Mahkemenin molotof sebebiyle yanarak hayatını kaybeden Serap'ı örnek gösterdiği kararı yorumlayan ceza hukuku uzmanlarına göre, önceki davalarda molotof ve havai fişek gibi yakıcı maddelerin silah olarak nitelendirilmemesi büyük eksiklikti. Marmara Üniversitesi Öğretim Üyesi Doç. Dr. Caner Yenidünya, 'önemli olanın maddelerin kullanılış amacı' olduğuna dikkat çekti. Ceza hukuku avukatı Cesim Parlak ise molotof ve havai fişekin Ateşli Silahlar Kanunu'na göre 'vahim silah' kapsamına girdiğini söyledi.

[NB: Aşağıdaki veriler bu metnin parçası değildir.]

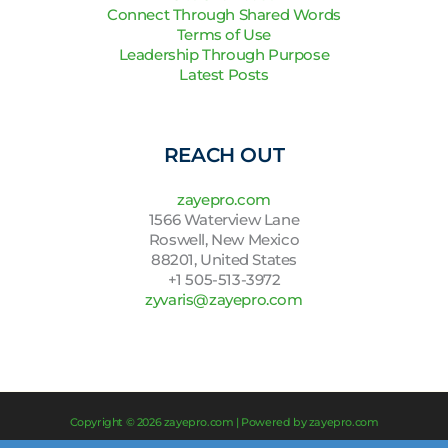
Connect Through Shared Words
Terms of Use
Leadership Through Purpose
Latest Posts
REACH OUT
zayepro.com
1566 Waterview Lane
Roswell, New Mexico
88201, United States
+1 505-513-3972
zyvaris@zayepro.com
Copyright © 2026 zayepro.com | Powered by zayepro.com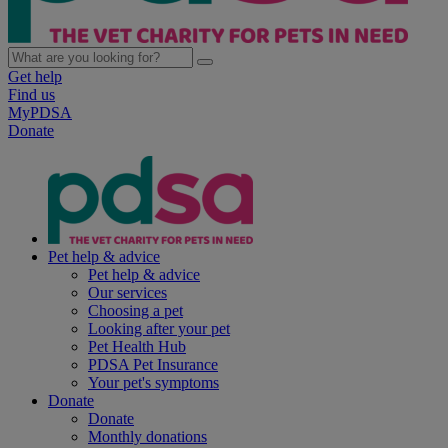
Get help
Find us
MyPDSA
Donate
Pet help & advice
Pet help & advice
Our services
Choosing a pet
Looking after your pet
Pet Health Hub
PDSA Pet Insurance
Your pet's symptoms
Donate
Donate
Monthly donations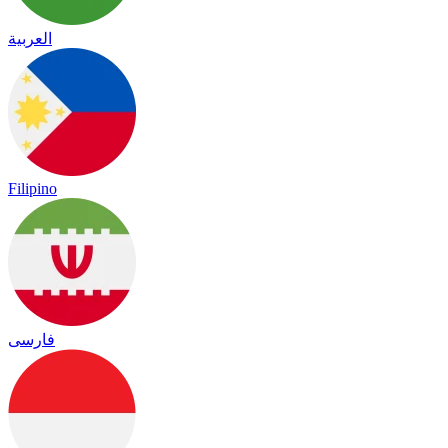
العربية
Filipino
فارسی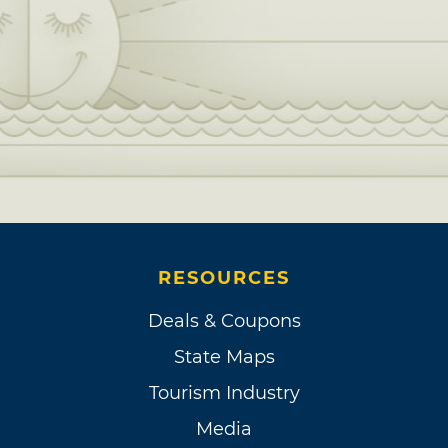
RESOURCES
Deals & Coupons
State Maps
Tourism Industry
Media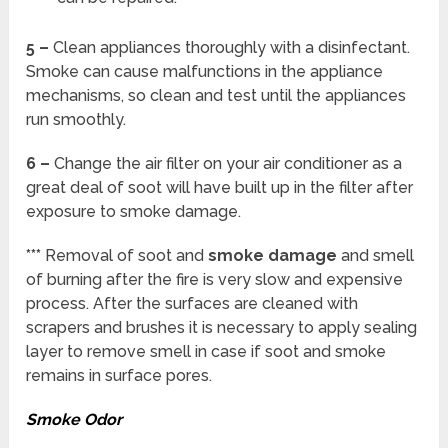
5 –
Clean appliances thoroughly with a disinfectant.
Smoke can cause malfunctions in the appliance
mechanisms, so clean and test until the appliances
run smoothly.
6 –
Change the air filter on your air conditioner as a
great deal of soot will have built up in the filter after
exposure to smoke damage.
***
Removal of soot and
smoke damage
and smell
of burning after the fire is very slow and expensive
process. After the surfaces are cleaned with
scrapers and brushes it is necessary to apply sealing
layer to remove smell in case if soot and smoke
remains in surface pores.
Smoke Odor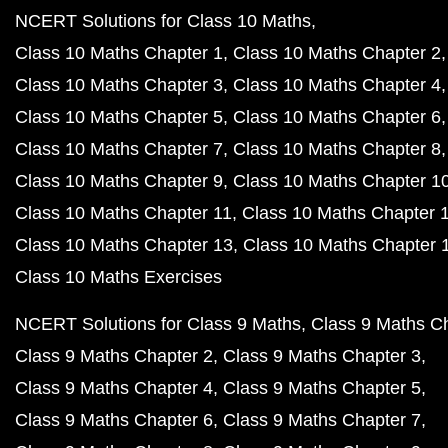
NCERT Solutions for Class 10 Maths
Class 10 Maths Chapter 1
Class 10 Maths Chapter 2
Class 10 Maths Chapter 3
Class 10 Maths Chapter 4
Class 10 Maths Chapter 5
Class 10 Maths Chapter 6
Class 10 Maths Chapter 7
Class 10 Maths Chapter 8
Class 10 Maths Chapter 9
Class 10 Maths Chapter 1
Class 10 Maths Chapter 11
Class 10 Maths Chapter 
Class 10 Maths Chapter 13
Class 10 Maths Chapter 
Class 10 Maths Exercises
NCERT Solutions for Class 9 Maths
Class 9 Maths C
Class 9 Maths Chapter 2
Class 9 Maths Chapter 3
Class 9 Maths Chapter 4
Class 9 Maths Chapter 5
Class 9 Maths Chapter 6
Class 9 Maths Chapter 7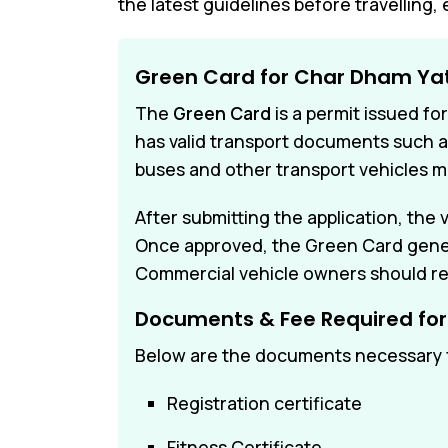
the latest guidelines before travelling, 
Green Card for Char Dham Ya
The
Green Card
is a permit issued fo
has valid transport documents such as 
buses and other transport vehicles m
After submitting the application, the
Once approved, the Green Card general
Commercial vehicle owners should re
Documents & Fee Required fo
Below are the documents necessary f
Registration certificate
Fitness Certificate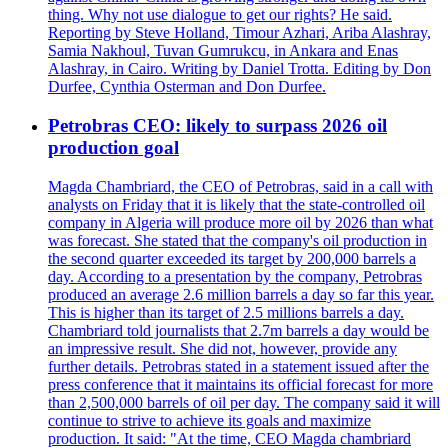
thing. Why not use dialogue to get our rights? He said.
Reporting by Steve Holland, Timour Azhari, Ariba Alashray,
Samia Nakhoul, Tuvan Gumrukcu, in Ankara and Enas
Alashray, in Cairo. Writing by Daniel Trotta. Editing by Don
Durfee, Cynthia Osterman and Don Durfee.
Petrobras CEO: likely to surpass 2026 oil
production goal
Magda Chambriard, the CEO of Petrobras, said in a call with
analysts on Friday that it is likely that the state-controlled oil
company in Algeria will produce more oil by 2026 than what
was forecast. She stated that the company's oil production in
the second quarter exceeded its target by 200,000 barrels a
day. According to a presentation by the company, Petrobras
produced an average 2.6 million barrels a day so far this year.
This is higher than its target of 2.5 millions barrels a day.
Chambriard told journalists that 2.7m barrels a day would be
an impressive result. She did not, however, provide any
further details. Petrobras stated in a statement issued after the
press conference that it maintains its official forecast for more
than 2,500,000 barrels of oil per day. The company said it will
continue to strive to achieve its goals and maximize
production. It said: "At the time, CEO Magda chambriard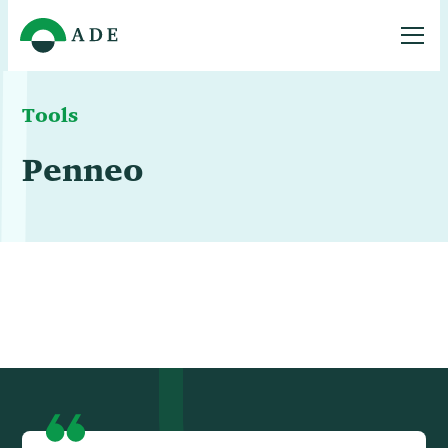
Tools
Penneo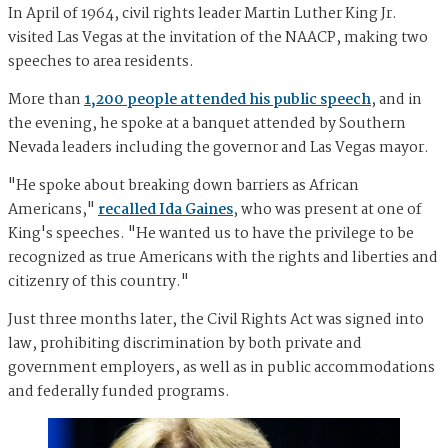
In April of 1964, civil rights leader Martin Luther King Jr.
visited Las Vegas at the invitation of the NAACP, making two
speeches to area residents.
More than
1,200 people attended his public speech
, and in
the evening, he spoke at a banquet attended by Southern
Nevada leaders including the governor and Las Vegas mayor.
"He spoke about breaking down barriers as African
Americans,"
recalled Ida Gaines
, who was present at one of
King's speeches. "He wanted us to have the privilege to be
recognized as true Americans with the rights and liberties and
citizenry of this country."
Just three months later, the Civil Rights Act was signed into
law, prohibiting discrimination by both private and
government employers, as well as in public accommodations
and federally funded programs.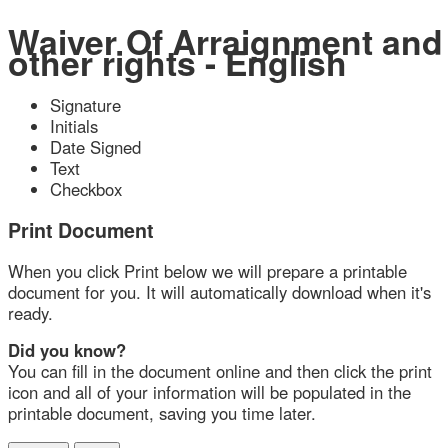
Waiver Of Arraignment and
other rights - English
Signature
Initials
Date Signed
Text
Checkbox
Print Document
When you click Print below we will prepare a printable
document for you. It will automatically download when it's
ready.
Did you know?
You can fill in the document online and then click the print
icon and all of your information will be populated in the
printable document, saving you time later.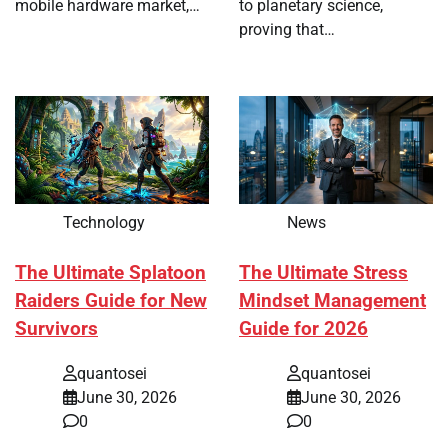
mobile hardware market,…
to planetary science,
proving that…
Technology
News
The Ultimate Splatoon
The Ultimate Stress
Raiders Guide for New
Mindset Management
Survivors
Guide for 2026
quantosei
quantosei
June 30, 2026
June 30, 2026
0
0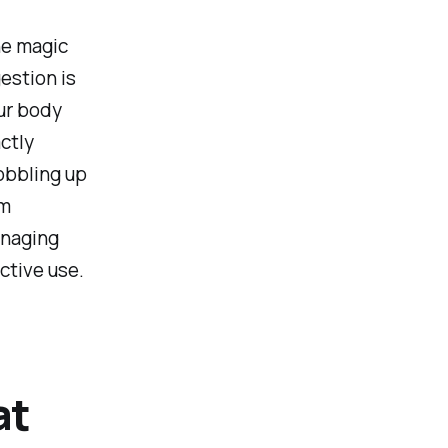
he magic
estion is
ur body
ctly
obbling up
em
anaging
ctive use.
at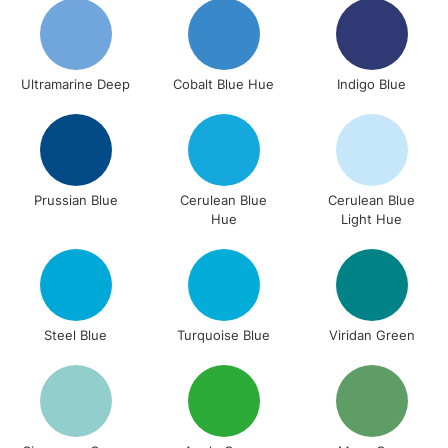
return page
Ultramarine Deep
Cobalt Blue Hue
Indigo Blue
Prussian Blue
Cerulean Blue
Cerulean Blue
Hue
Light Hue
Steel Blue
Turquoise Blue
Viridan Green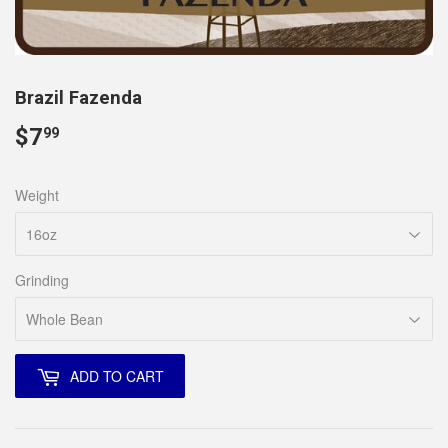
Brazil Fazenda
$7
$7.99
99
Weight
Grinding
ADD TO CART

Hukukçular molotof ve havai fişek gibi yakıcı ve patlayıcı maddelerin daha önceki davalarda silah olarak nitelendirilmemesinin ise ceza kanunlarının yeteri kadar iyi uygulanamamasından kaynaklandığını söylüyor. Molotof, havai fişek gibi patlayıcı maddelerin de örgütsel amaçla kullanıldığında Türk Ceza Kanunu'na göre silah kapsamına girdiğini belirten Marmara Üniversitesi Ceza Hukuku Öğretim Üyesi Doç. Dr. Caner Yenidünya, "Örgütsel veya kişisel olarak zarar verme amacıyla kullanılan bu tür maddeler kanunumuza göre silah tanımına uymaktadır. Mahkemelerin bu tür maddeleri bulunduranları tespit ettiği anda silah kapsamında değerlendirmesi gerekir. Eksiklik, bundan önceki mahkemelerin bu tür yanıcı ve yakıcı maddeleri silah olarak değerlendirmemesi. Önemli olan olayda maddelerin kullanılış amacıdır. Bir kitap bir kişiyi yaraladığı takdirde silah kapsamında değerlendirilebilir." diye konuştu. Ceza Hukuku Avukatı Cesim Parlak ise "Molotofların bu tür örgütlerde kullanım amacı aşikardır. Silah olarak değerlendirilmemesi diğer mahkemelerin Ceza Kanunu'nu eksik değerlendirmesinden kaynaklanmaktadır.'' yorumunu yaptı.